Un doigt d’Europe figure également au menu, avec un rapport du Conseil fédéral, dont on pressent déjà qu’il sera pétillant d’audace. Entre deux ballades bucoliques et trois plongeons dans l’étang japonais, mesdames et messieurs les parlementaires feront tourner à plein la machine à bitume: 3 milliards de plus pour les autoroutes. Ce qui placera sans doute ce petit monde requinqué d’air pur en pole-position idéale pour trancher une bruyante et vieille question: faut-il lever l’interdiction de la Formule 1 en Suisse?

Enfin lors d’une séance qu’on verrait bien s’achever au bar ou dans les caves du Waldhaus, on évoquera la perspective d’une taxation de la bière.

Tiens, rien, curieusement, sur la politique d’intégration. Rhäzüns pourtant n’est pas loin de Flims. C’est en tout cas aussi dans les Grisons, à 30 minutes de bus.

Rhäzüns connu jusqu’ici pour son excellente eau minérale et depuis quelques jours pour ses jeunes agresseurs kosovars. Le drame de cette fillette de 5 ans, violée par deux Albanais du Kosovo âgés de 11 et 13 ans, rallume un des débats les plus piégés qui soit, celui de l’intégration. Une notion bien floue que chacun manie comme un bâton de dynamite.

Une curieuse attitude consiste, par exemple, sous prétexte de ne pas envenimer le débat, à cacher le problème sous le tapis.
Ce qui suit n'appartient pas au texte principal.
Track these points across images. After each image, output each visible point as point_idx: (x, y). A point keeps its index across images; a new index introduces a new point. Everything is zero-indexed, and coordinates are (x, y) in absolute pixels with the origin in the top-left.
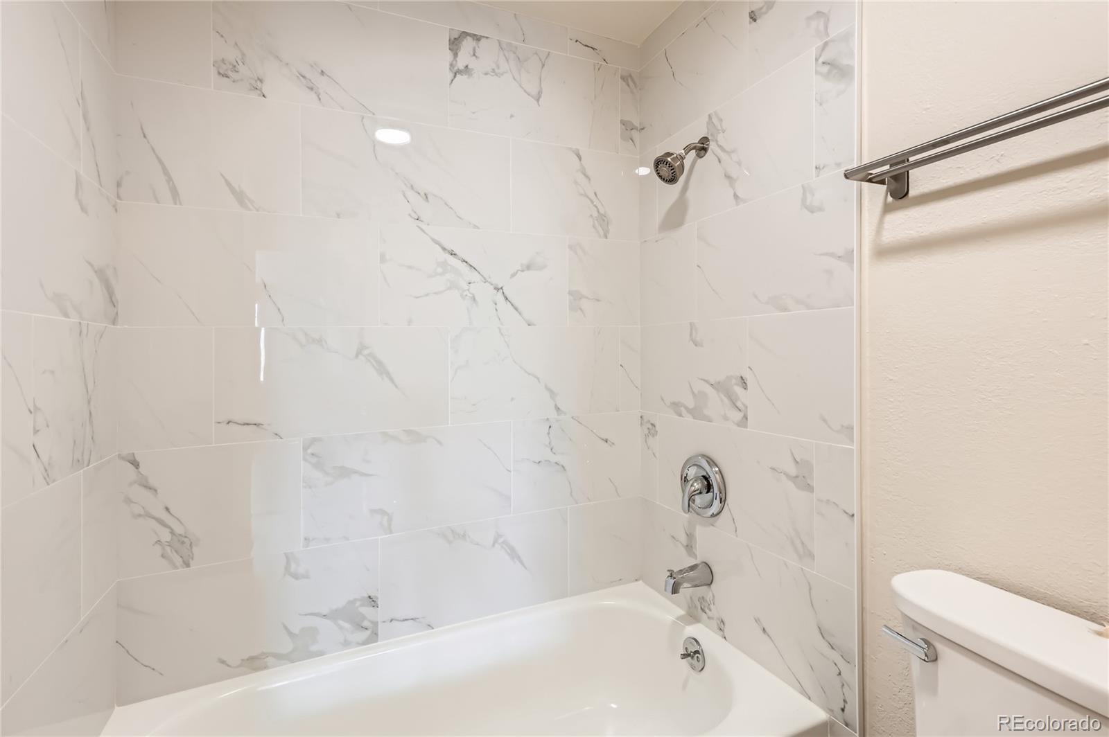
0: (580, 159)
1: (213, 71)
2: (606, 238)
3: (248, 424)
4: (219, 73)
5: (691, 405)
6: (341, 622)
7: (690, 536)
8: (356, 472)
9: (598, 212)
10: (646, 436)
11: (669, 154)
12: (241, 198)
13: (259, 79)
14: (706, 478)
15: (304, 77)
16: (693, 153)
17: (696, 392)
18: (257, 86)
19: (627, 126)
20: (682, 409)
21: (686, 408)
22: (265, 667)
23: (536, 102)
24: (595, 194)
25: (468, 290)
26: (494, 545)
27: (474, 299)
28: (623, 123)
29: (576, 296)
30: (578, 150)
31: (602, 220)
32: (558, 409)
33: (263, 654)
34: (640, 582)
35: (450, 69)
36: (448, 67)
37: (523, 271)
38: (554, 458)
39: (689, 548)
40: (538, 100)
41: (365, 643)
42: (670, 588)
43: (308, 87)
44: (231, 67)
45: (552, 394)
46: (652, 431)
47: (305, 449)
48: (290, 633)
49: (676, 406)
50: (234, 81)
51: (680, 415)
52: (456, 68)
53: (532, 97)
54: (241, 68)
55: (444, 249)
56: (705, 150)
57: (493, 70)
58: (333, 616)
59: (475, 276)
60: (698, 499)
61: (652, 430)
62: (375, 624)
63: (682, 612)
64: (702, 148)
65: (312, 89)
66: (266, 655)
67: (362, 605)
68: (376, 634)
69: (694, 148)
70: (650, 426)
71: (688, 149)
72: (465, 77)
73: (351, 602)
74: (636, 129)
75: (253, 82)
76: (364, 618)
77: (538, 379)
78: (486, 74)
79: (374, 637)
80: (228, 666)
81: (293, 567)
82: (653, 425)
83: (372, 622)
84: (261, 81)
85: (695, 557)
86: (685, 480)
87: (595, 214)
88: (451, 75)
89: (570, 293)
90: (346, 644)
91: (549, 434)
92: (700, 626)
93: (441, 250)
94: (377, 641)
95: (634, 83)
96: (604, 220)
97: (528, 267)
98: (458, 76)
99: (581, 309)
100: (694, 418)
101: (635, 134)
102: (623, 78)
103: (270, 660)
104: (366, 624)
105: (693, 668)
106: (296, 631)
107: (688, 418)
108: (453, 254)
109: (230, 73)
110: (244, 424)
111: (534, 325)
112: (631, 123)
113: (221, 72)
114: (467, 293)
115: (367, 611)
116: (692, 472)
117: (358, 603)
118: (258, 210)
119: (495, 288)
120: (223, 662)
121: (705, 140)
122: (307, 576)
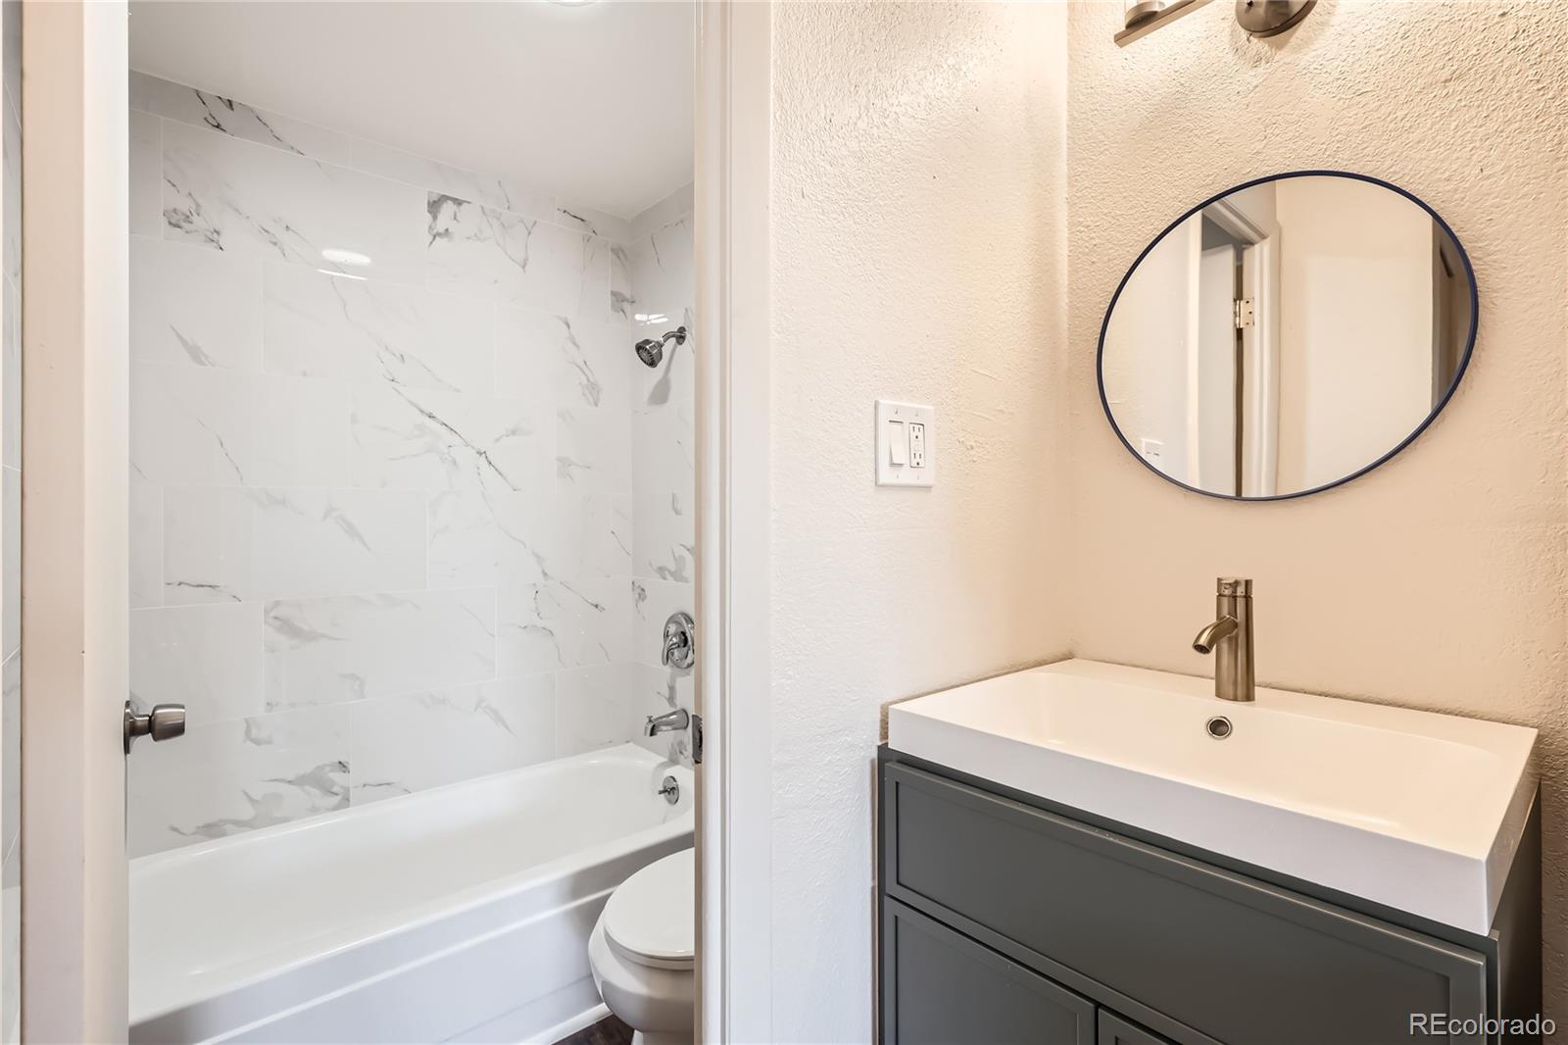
0: (569, 327)
1: (164, 221)
2: (596, 405)
3: (202, 586)
4: (170, 223)
5: (673, 570)
6: (307, 788)
7: (672, 689)
8: (323, 636)
9: (588, 380)
10: (637, 601)
11: (647, 342)
12: (196, 354)
13: (215, 231)
14: (684, 633)
15: (267, 231)
16: (673, 340)
17: (677, 555)
18: (213, 237)
19: (618, 299)
20: (667, 572)
21: (670, 572)
22: (224, 834)
23: (521, 269)
24: (585, 362)
25: (448, 453)
26: (476, 709)
27: (454, 462)
28: (613, 294)
29: (564, 463)
30: (566, 318)
31: (593, 389)
32: (545, 574)
33: (221, 821)
34: (631, 744)
35: (429, 232)
36: (427, 228)
37: (507, 436)
38: (540, 623)
39: (671, 699)
40: (524, 267)
41: (336, 808)
42: (649, 732)
43: (271, 242)
44: (183, 217)
45: (539, 559)
46: (642, 596)
47: (266, 612)
48: (251, 799)
49: (661, 570)
50: (187, 232)
51: (665, 578)
52: (435, 231)
53: (518, 263)
54: (195, 218)
55: (422, 411)
56: (683, 338)
57: (476, 235)
58: (300, 781)
59: (456, 440)
60: (676, 652)
61: (642, 594)
62: (347, 790)
63: (664, 760)
64: (680, 336)
65: (275, 244)
66: (226, 822)
67: (332, 771)
68: (348, 800)
69: (673, 336)
70: (640, 591)
71: (667, 337)
72: (445, 240)
73: (320, 768)
74: (628, 301)
75: (209, 234)
76: (333, 783)
77: (523, 544)
78: (468, 238)
79: (345, 802)
80: (182, 833)
81: (254, 733)
82: (643, 590)
83: (342, 787)
84: (218, 233)
85: (676, 706)
86: (666, 635)
87: (585, 382)
88: (431, 238)
89: (559, 459)
90: (314, 810)
91: (535, 599)
92: (678, 767)
93: (418, 412)
94: (348, 807)
95: (625, 255)
96: (593, 388)
97: (514, 433)
98: (437, 238)
99: (570, 476)
100: (675, 580)
101: (626, 306)
102: (613, 250)
103: (229, 827)
104: (335, 790)
105: (670, 801)
106: (257, 796)
107: (671, 580)
108: (431, 416)
109: (183, 224)
110: (198, 586)
111: (520, 490)
112: (621, 294)
113: (173, 221)
114: (447, 456)
115: (337, 777)
116: (673, 629)
117: (328, 769)
118: (213, 365)
119: (478, 453)
120: (175, 829)
121: (682, 330)
122: (269, 742)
A faire comme si les Kosovars n’étaient pas des Kosovars, et donc comme s’ils n’existaient pas. C’est ainsi que le quotidien «24 Heures» a choisi «Pierre» et «Robert» comme prénoms fictifs pour désigner les violeurs kosovars de Rhäzuns.

D’autres préfèrent renverser cette question de l’intégration; le problème ne vient pas des musulmans qui peineraient à s’intégrer dans un système de valeurs si différent du leur, mais des Suisses qui peineraient à les accepter. C’est la voie choisie par la Commission fédérale contre le racisme qui estime que les musulmans sont victimes de discriminations systématiques en Suisse et prône un assouplissement des règlements de construction pour faciliter l’érection de minarets ainsi qu’une adaptation de la scolarité à la réalité multireligieuse.

Or les minarets ne sont pas une urgence ni une priorité, Tariq Ramadan en personne le dit: «Il suffit d’un espace de prières orienté vers La Mecque pour que le lieu soit considéré comme une mosquée. Ni le minaret, ni l’appel à la prière ne sont indispensables».

Cette marche forcée vers l’autre est sans doute une excellente façon de conforter une population méfiante, réticente, dans ses préjugés et sa méconnaissance et pour laquelle musulman signifie terroriste et kosovar une foule de choses guère plus enthousiasmantes: trafiquant de drogues, importateur de barbies vivantes venues de l’Est, voleur de voiture mais mauvais conducteur ou patron de bistrot cogneur, comme à Bex — mais là, l’indignation fut moindre, la victime était un requérant d’asile africain.

Il y a aussi, bien frileuse, l’attitude des représentants de la communauté albanaise qui affirment, comme Lida Malaj, vice-présidente de l’Université populaire albanaise de Genève, que les viols de Rhäzüns n’ont rien à voir avec la nationalité de leurs auteurs, mais qu’il s’agit purement d’un «phénomène de société». Là encore , évacuation rapide du malaise.

Il y a enfin l’UDC, Blocher en tête, pressentant avec gourmandise les pluies de bulletins dans les urnes nationalistes, pour dire tranquillement, avec la satisfaction béate d’avoir toujours eu raison avant tout le monde et contre tout le monde: «Vous voyez bien, ils étaient kosovars».

Toutes ces réactions à fleur de peau semblent oublier que toute intégration suppose, par définition, deux partenaires, deux efforts réels, deux bonnes volontés actives. Et que si l’intégration des 200’000 Kosovars vivant en Suisse paraît ne pas aller de soi, c’est peut-être en raison d’un désintérêt mutuel affiché, d’un dédain revendiqué, des deux côtés, pour l’autre, d’une complaisance partagée à mariner dans sa propre culture et sa vision étriquée du monde. C’est d’ailleurs à peu près, jusqu’ici, tout que nous partageons avec les albanais du Kosovo.

C’est le moment de rappeler pourquoi le parlement s’est délocalisé à Flims, le temps d’un automne. Après avoir siégé en terre tessinoise à Lugano, puis dans la Genève francophone, les Chambres fédérales sont venues, chez les Romanches, saluer une quatrième culture nationale.